There are 83 students in the third year law class at UNM. Carey said it was considered a smaller class. But there are 110 students in the first grade class.

“Over the past year, interest in law school has increased,” said Carey. “There have been a lot of high-profile legal and political controversies, especially under the Trump administration. This generated more interest in the legal cause, putting legal resources and advocacy behind a certain political, social and moral position.

Most of the law students at UNM are New Mexicans, but Carey said fewer state residents apply to UNM or any other law school today than before. She wants to send law school professors and staff on the road to recruit.

“I want to get them out into high schools and colleges,” Carey said. “Faculty and staff are excited to take road trips. There is a lot of energy behind it.

Truly fulfilling

Carey, the single mother of a 6-year-old son, will be the second woman to hold the post of Dean of UNM Law School. Suellyn Scarnecchia held the position from 2003 to 2008.

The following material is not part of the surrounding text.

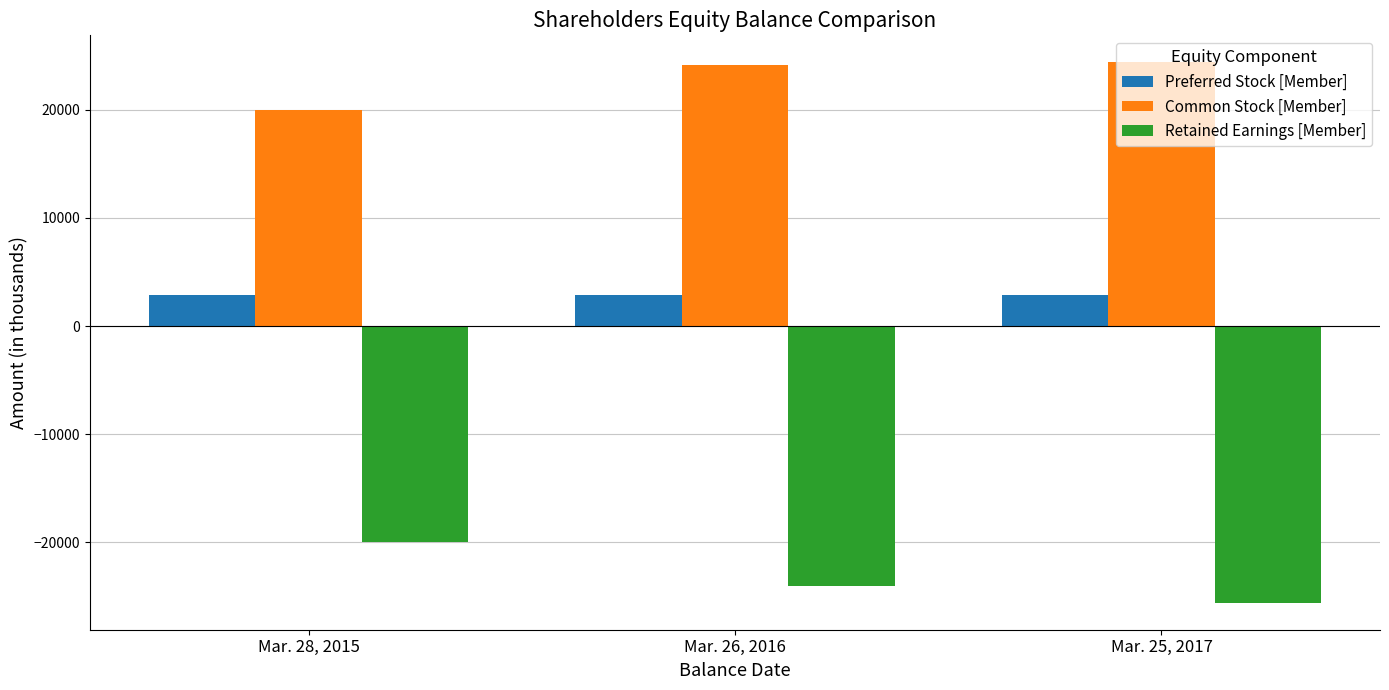

Which series has the largest range (max minus min)?

Retained Earnings [Member]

Sacrifice is a byproduct of responsibility, and one of the sacrifices Carey will make when she takes the reins of law school is to teach. Back in Miles City, when she decided to become a lawyer, Carey probably never imagined what a vital role teaching would play in her life.

“As a dean, teaching probably won’t be a smart allocation of my time,” Carey said. “But it’s been a wonderful part of my career. It is truly fulfilling. Having the time and space to think about the law, the policies and the theory has made me a better lawyer and a better legal thinker.